Judgment in the Next Iron Chef competition in Munich. From left, Bernd Schmitt, myself, restaurateur Donatella Arpaia, editor Andrew Knowlton, and host, Alton Brown interrogate San Francisco chef Chris Cosentino. Photo courtesy of The Food Network
In 2007 I published The Elements of Cooking: Translating the Craft for Every Kitchen, “an indispensable compendium of cooking information for both professional and amateur cooks constitutes a precise, unpretentious, unencumbered culinary handbook” (Booklist). I realized one day leaving a food writers symposium that I’d spent so much time in kitchen and so much time with the country’s best chefs that I had a huge amount of knowledge about cooking, information that would be valuable to anyone who cared about cooking, from professional chefs to committed home cooks. Needing a structure for all this information I turned to one of my favorite books about the craft of writing, Strunk and White’s The Elements of Style. The book contains essays on the fundamentals of cooking and a deeply opinionated glossary of important cooking terms we all need to know.

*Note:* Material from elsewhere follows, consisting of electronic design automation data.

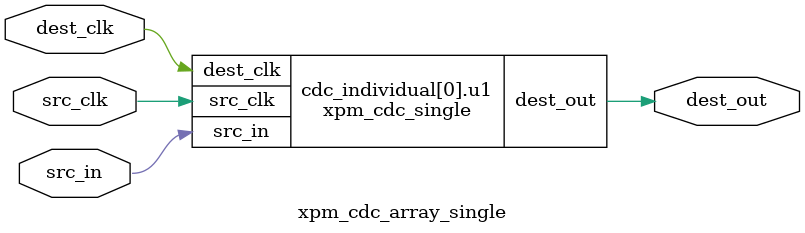
<source format=sv>
module xpm_cdc_single #(INIT_SYNC_FF=0,DEST_SYNC_FF=0,SRC_INPUT_REG=0,SIM_ASSERT_CHK=0) (input logic src_in,
		       input logic  src_clk,
		       output logic dest_out,
		       input logic  dest_clk);

   logic 			    z1;
   
   
   always_ff @(posedge src_clk)
     z1 <= src_in;

   always_ff @(posedge dest_clk)
     dest_out <= z1;

endmodule // xpm_cdc_single


module  xpm_cdc_array_single #(WIDTH=1,INIT_SYNC_FF=0,DEST_SYNC_FF=0,SRC_INPUT_REG=0,SIM_ASSERT_CHK=0) (input logic src_clk,
				       input logic 		  dest_clk,
				       input logic [(WIDTH-1):0]  src_in,
				       output logic [(WIDTH-1):0] dest_out);

   genvar 							  i;
   
   generate
      for(i=0; i < WIDTH; i++) begin : cdc_individual
	 xpm_cdc_single u1 (.src_clk(src_clk),
			    .dest_clk(dest_clk),
			    .src_in(src_in[i]),
			    .dest_out(dest_out[i]));
      end   
   endgenerate

endmodule //

   

</source>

My most recent book is Ratio: The Simple Codes Behind the Craft of Everyday Cooking, a book devoted to understanding the relationships between our most basic ingredients and how those relationships form the backbone of the craft of cooking.
This fall two new cookbooks I’ve had a hand in will be published: Thomas Keller: At Home with Ad Hoc, the fourth from this team, and Symon Says: Live to Cook, a cookbook from my friend, fellow Clevelander, Michael Symon, chef-restaurateur (Lola/Lolita) and an Iron Chef Food on Network’s “Iron Chef America.” Donna and I continue to live in Cleveland Heights with our two kids, writing, shooting and cooking.
















Hi Michael, I just love your book Ratio: the Simple Codes Behind the Craft of Everyday Cooking. It has very clever information and gives us so many secrets that make cooking easy and without mysteries. Thank you so much and keep up the good work.
Thanks for sharing your knowledge and experience!
Last paragraph above says, “and an Iron Chef Food on Network’s ‘Iron Chef America.’” I’m pretty sure that’s not what you meant to write. LOL
I received my Spankettes today and they are very nice! I wish they had shorter handles (7″) I have one that has shorter handles and I find it is much easier to use in shallow pans. Thanks again!
Hi Michael-
Very much enjoyed meeting you at the Dahlia tonight. Inspiring comments. Thanks for coming out at this time of the year. Can’t wait to dive into your latest work. Will try and email photo from event soon.
I’m a culinary student right now, and your books are so helpful!
Please explain what three fingers of water mean that you
included in your recipe in the paper Sunday. I have never
heard that expression before. I got the three finger shakes of salt, so
I’m ready to try the chicken recipe but don’t know how much water
is needed. thanks for your reply.
saw you on ming tsai and would like to be on your e and snail mail. thanks.